Define a schema and extract specific information from your document.
# Define your extraction schema using Pydantic
class InvoiceData(BaseModel):
    """Schema for invoice extraction"""
    invoice_number: str = Field(description="The invoice number")
    total_amount: float = Field(description="Total amount in dollars")
    date: str = Field(description="Invoice date in YYYY-MM-DD format")
    vendor_name: str = Field(description="Name of the vendor")
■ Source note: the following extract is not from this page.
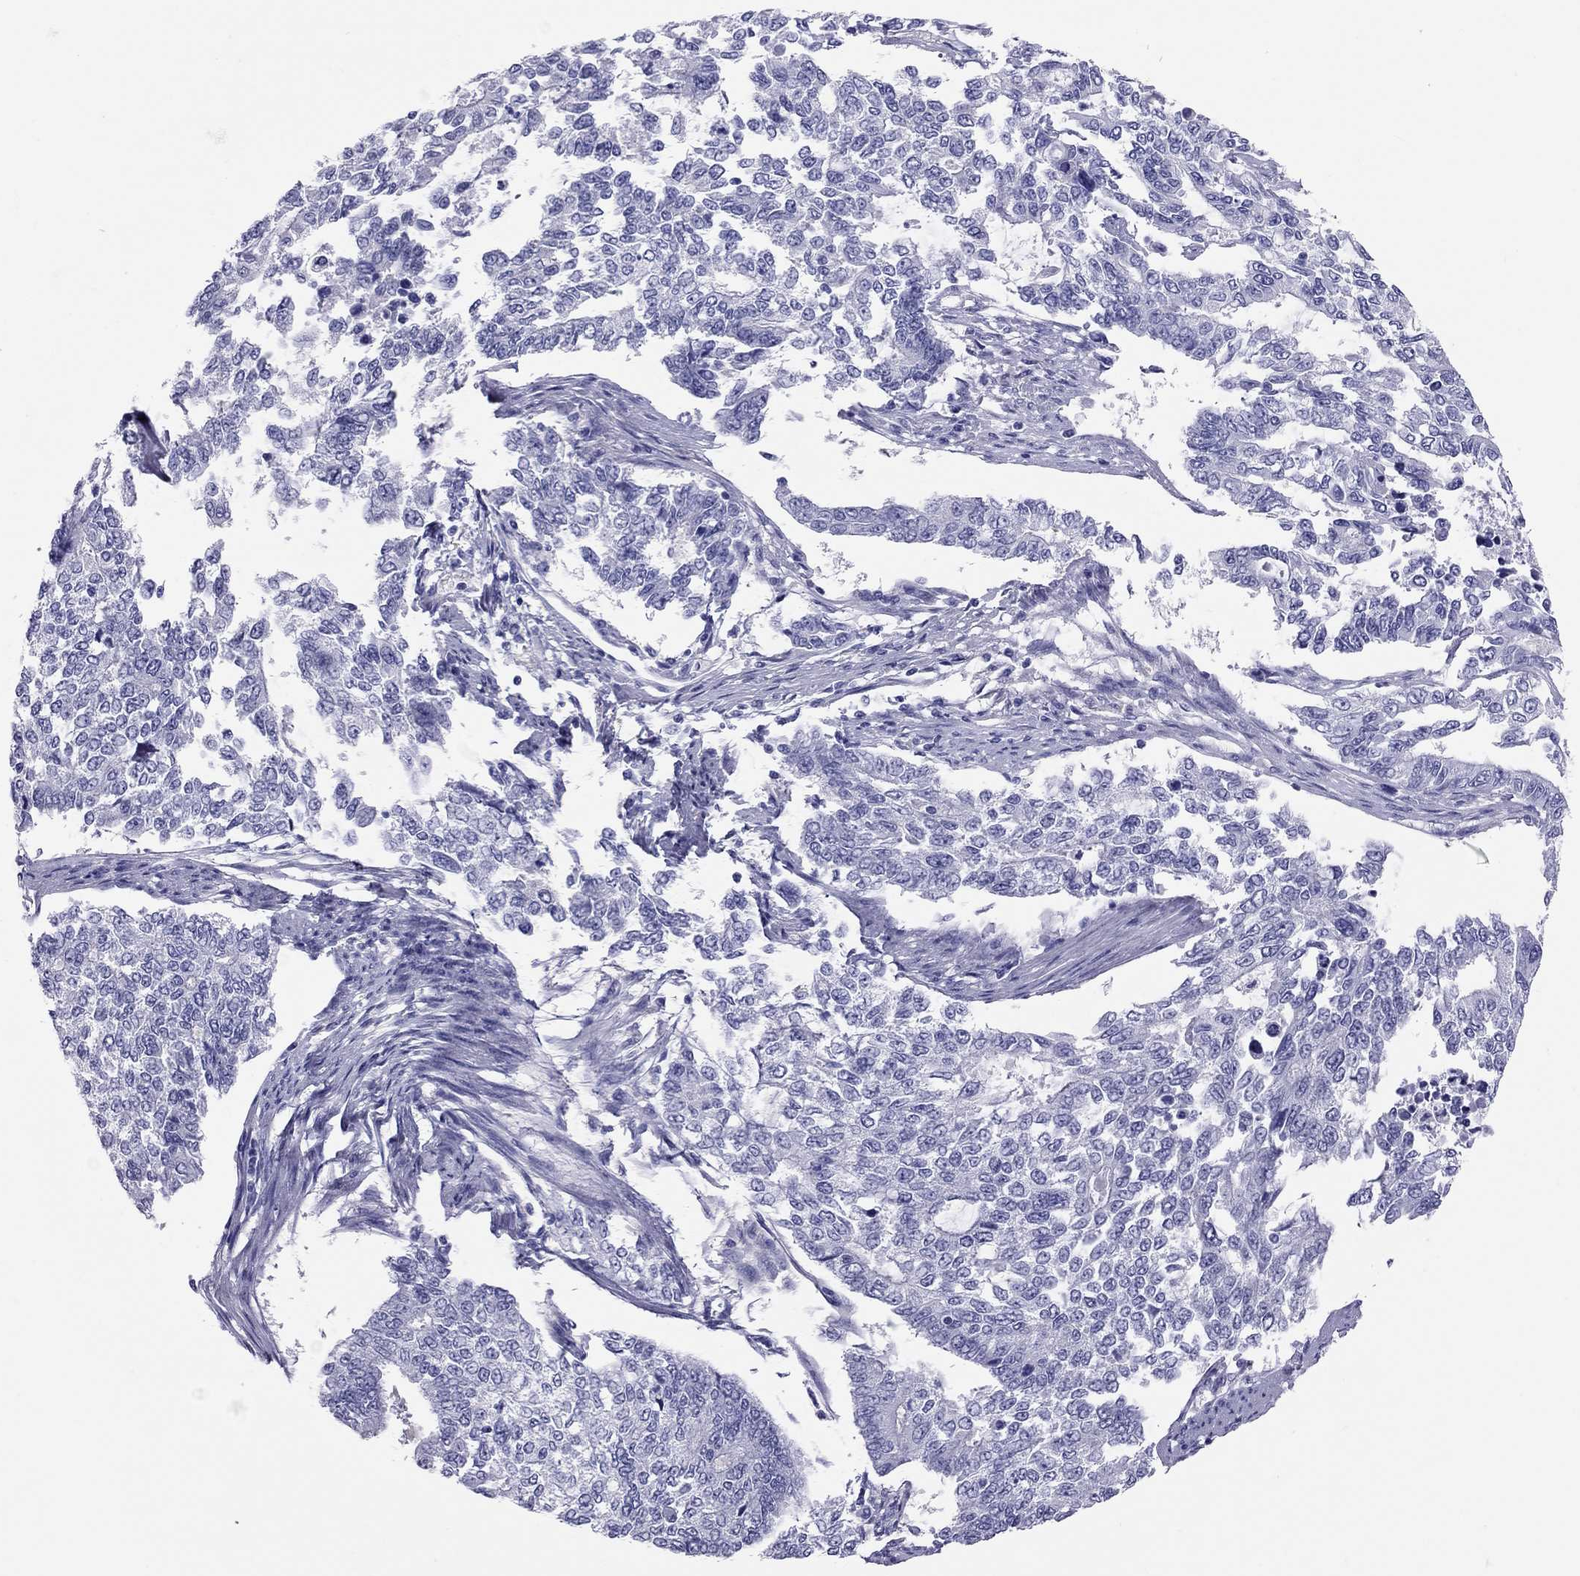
{"staining": {"intensity": "negative", "quantity": "none", "location": "none"}, "tissue": "endometrial cancer", "cell_type": "Tumor cells", "image_type": "cancer", "snomed": [{"axis": "morphology", "description": "Adenocarcinoma, NOS"}, {"axis": "topography", "description": "Uterus"}], "caption": "Human adenocarcinoma (endometrial) stained for a protein using IHC shows no positivity in tumor cells.", "gene": "PSMB11", "patient": {"sex": "female", "age": 59}}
# Extract data with a clear prompt
extract_result = await parse_result.extract(
    extraction_schema=InvoiceData,
    user_prompt="Extract invoice details from this document.",
    model="openai/gpt-4o",
    generate_citations=True,
    generate_confidence=True,
)

# Access the extracted data
result = extract_result.result
for field_name, field in result.data.items():
    print(f"{field_name}: {field.value} (confidence: {field.confidence:.2f})")

Complete Example

Here’s a complete working example you can copy and run:
import os
import asyncio
from pydantic import BaseModel, Field
from dex_sdk import DexClient
from dex_sdk.types import (
    ParseEngine,
    ReductoParseJobParams,
    ReductoChunkingMethod,
    ReductoChunkingOptions,
    ReductoParseEngineOptions,
)

class InvoiceData(BaseModel):
    invoice_number: str = Field(description="The invoice number")
    total_amount: float = Field(description="Total amount in dollars")

async def main():
    # 1. Initialize client
    dex_client = DexClient(
        base_url="https://dex.sgp.scale.com",
        api_key=os.getenv("SGP_API_KEY"),
        account_id=os.getenv("SGP_ACCOUNT_ID"),
    )

    # 2. Create project
    project = await dex_client.create_project(name="Invoice Processing")

    # 3. Upload document
    dex_file = await project.upload_file("invoice.pdf")

    # 4. Parse document
    parse_result = await dex_file.parse(
        ReductoParseJobParams(
            engine=ParseEngine.REDUCTO,
            options=ReductoParseEngineOptions(
                chunking=ReductoChunkingOptions(
                    chunk_mode=ReductoChunkingMethod.VARIABLE,
                )
            ),
        )
    )

    # 5. Extract data
    extract_result = await parse_result.extract(
        extraction_schema=InvoiceData,
        user_prompt="Extract invoice number and total amount.",
        model="openai/gpt-4o",
        generate_citations=True,
    )

    print(extract_result.result.data)

# Run the example
asyncio.run(main())

Next Steps

Now that you’ve completed the basics, explore these topics:

Learn More

  • File Management: Upload, pagination, and supported file types
  • Parse: Parse engines and async job monitoring
  • Chunking: Chunking strategies for documents
  • Vector Stores: Semantic search and RAG-enhanced extraction
  • Extract: Batch extraction and extraction patterns
  • Best Practices: Quick start, retention policies, and optimization

Deep Dive into the API

Additional Resources

  • REST API: For non-Python integrations, see the API Reference
  • Support: Questions? Ask in Slack channel #dex-help
  • Examples: More examples in the Introduction guide

Common Questions

Q: How do I process multiple documents? A: Upload multiple files to the same project, parse each one, then optionally use vector stores for cross-document search. See Extract. Q: Can I use a synchronous client? A: Yes! Use DexSyncClient from dex_sdk for synchronous operations. See Best Practices. Q: How do I configure data retention policies? A: Set retention policies when creating a project. See Best Practices. Q: What OCR engines are available? A: Reducto (production-ready) and Iris (experimental, for custom needs). See When to choose Iris?. Q: How do I list files with pagination? (New in v0.4.0) A: Use PaginationParams with list_files() to control page size and sorting. See API Reference. Q: How do I monitor async jobs? (New in v0.4.0) A: Use start_parse_job() for better control and access to SGP traces. See API Reference.